Modern CPUs use out-of-order execution to make programs run faster by executing independent instructions in parallel. This allows the CPU to continue working while waiting for slow operations like memory accesses to complete.

Q: What is a data dependency?

A data dependency occurs when one instruction depends on the result of another instruction. For example, if instruction B needs the result of instruction A, then B cannot execute until A completes.

Q: What is the reorder buffer (ROB)?

The reorder buffer (ROB) stores completed instructions in program order for retirement. It ensures that instructions are retired (made visible to the program) in the same order they appeared in the original program, even though they may have executed out of order.

Q: What is instruction retirement?

Instruction retirement is when an instruction's results are made visible to the program in program order. Even though instructions may execute out of order, they must retire in program order to maintain the illusion of sequential execution.
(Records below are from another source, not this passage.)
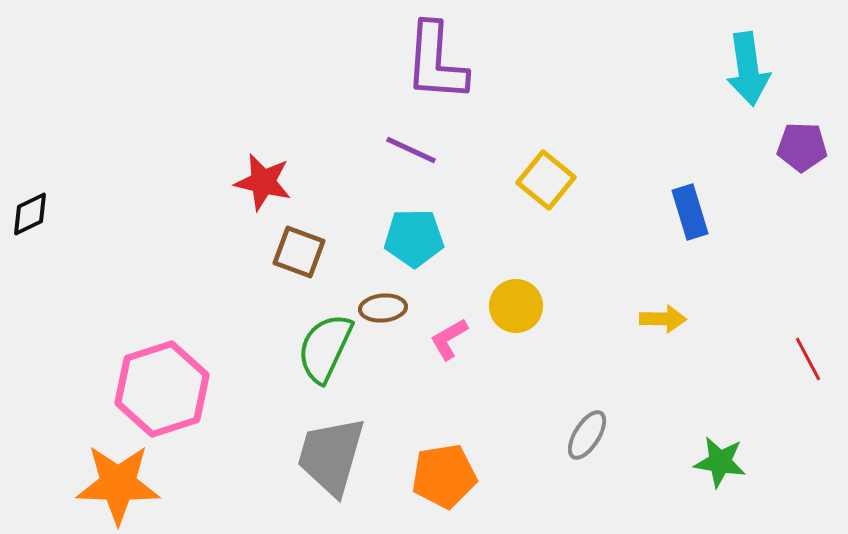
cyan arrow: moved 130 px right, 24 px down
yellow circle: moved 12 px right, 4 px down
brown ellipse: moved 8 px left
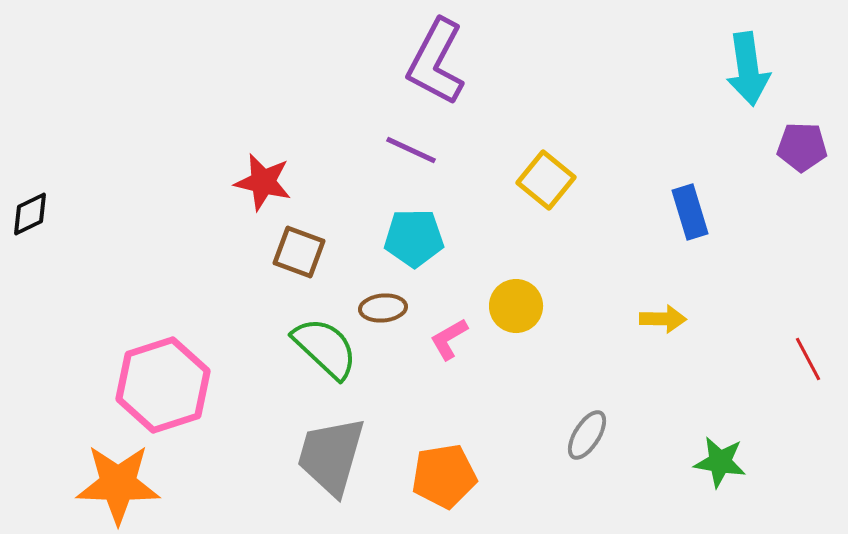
purple L-shape: rotated 24 degrees clockwise
green semicircle: rotated 108 degrees clockwise
pink hexagon: moved 1 px right, 4 px up
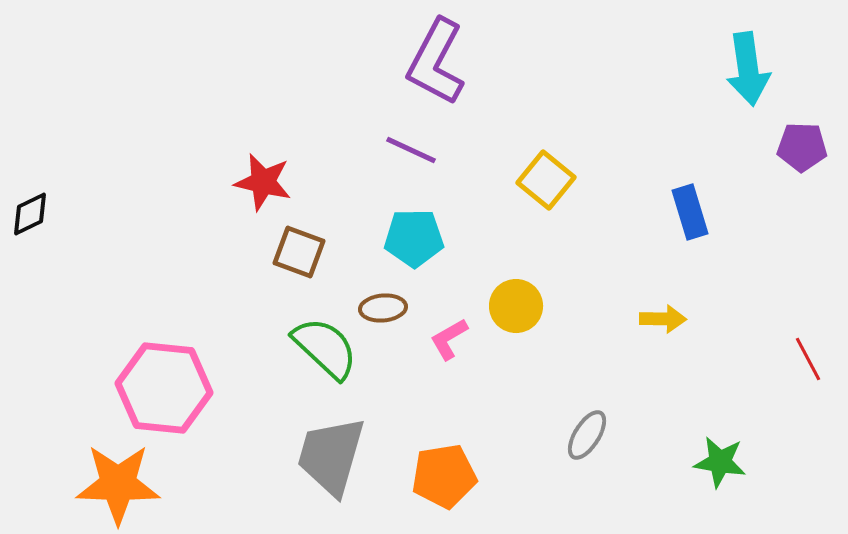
pink hexagon: moved 1 px right, 3 px down; rotated 24 degrees clockwise
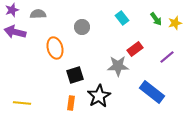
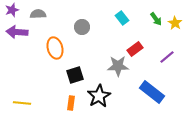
yellow star: rotated 24 degrees counterclockwise
purple arrow: moved 2 px right; rotated 10 degrees counterclockwise
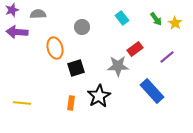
black square: moved 1 px right, 7 px up
blue rectangle: moved 1 px up; rotated 10 degrees clockwise
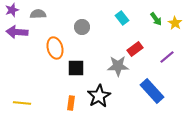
black square: rotated 18 degrees clockwise
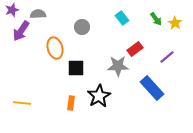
purple arrow: moved 4 px right, 1 px up; rotated 60 degrees counterclockwise
blue rectangle: moved 3 px up
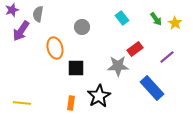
gray semicircle: rotated 77 degrees counterclockwise
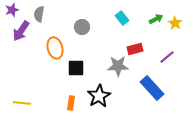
gray semicircle: moved 1 px right
green arrow: rotated 80 degrees counterclockwise
red rectangle: rotated 21 degrees clockwise
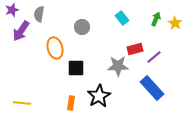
green arrow: rotated 40 degrees counterclockwise
purple line: moved 13 px left
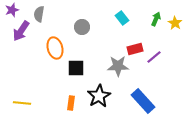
blue rectangle: moved 9 px left, 13 px down
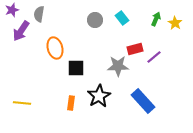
gray circle: moved 13 px right, 7 px up
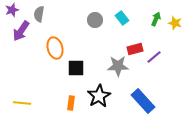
yellow star: rotated 16 degrees counterclockwise
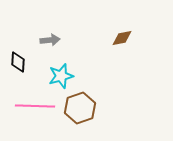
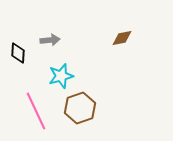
black diamond: moved 9 px up
pink line: moved 1 px right, 5 px down; rotated 63 degrees clockwise
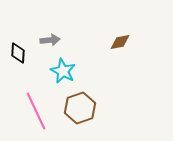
brown diamond: moved 2 px left, 4 px down
cyan star: moved 2 px right, 5 px up; rotated 30 degrees counterclockwise
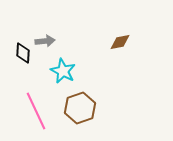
gray arrow: moved 5 px left, 1 px down
black diamond: moved 5 px right
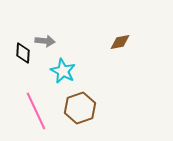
gray arrow: rotated 12 degrees clockwise
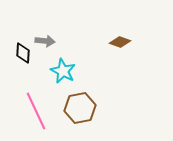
brown diamond: rotated 30 degrees clockwise
brown hexagon: rotated 8 degrees clockwise
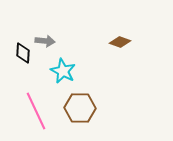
brown hexagon: rotated 12 degrees clockwise
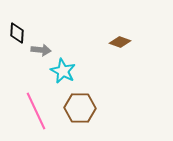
gray arrow: moved 4 px left, 9 px down
black diamond: moved 6 px left, 20 px up
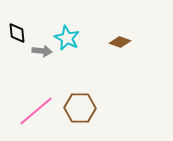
black diamond: rotated 10 degrees counterclockwise
gray arrow: moved 1 px right, 1 px down
cyan star: moved 4 px right, 33 px up
pink line: rotated 75 degrees clockwise
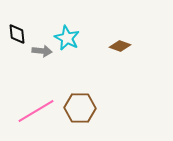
black diamond: moved 1 px down
brown diamond: moved 4 px down
pink line: rotated 9 degrees clockwise
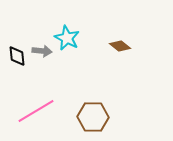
black diamond: moved 22 px down
brown diamond: rotated 20 degrees clockwise
brown hexagon: moved 13 px right, 9 px down
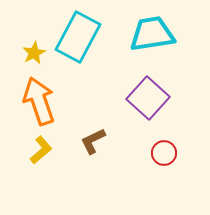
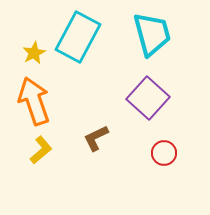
cyan trapezoid: rotated 84 degrees clockwise
orange arrow: moved 5 px left
brown L-shape: moved 3 px right, 3 px up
Q: What is a memory barrier?

A memory barrier is an instruction that prevents certain types of instruction reordering. It ensures that memory operations before the barrier complete before memory operations after the barrier begin.

Q: What is the difference between acquire and release semantics?

Acquire semantics prevent reordering of loads before the acquire operation, while release semantics prevent reordering of stores after the release operation. This is important for implementing synchronization primitives like mutexes.

Q: What is speculative execution?

Speculative execution is executing instructions that may not be needed, hoping they will be useful. If the speculation is wrong, the results are discarded. This is commonly used with branch prediction.

Q: What is the purpose of the reservation station?

The reservation station stores instructions waiting to be executed. It holds instructions that are ready to execute (all their operands are available) and dispatches them to execution units when the units become available.

Q: What is register renaming?

Register renaming is dynamically mapping architectural registers (those visible to the program) to physical registers (actual hardware registers) to eliminate false dependencies. This allows more instructions to execute in parallel.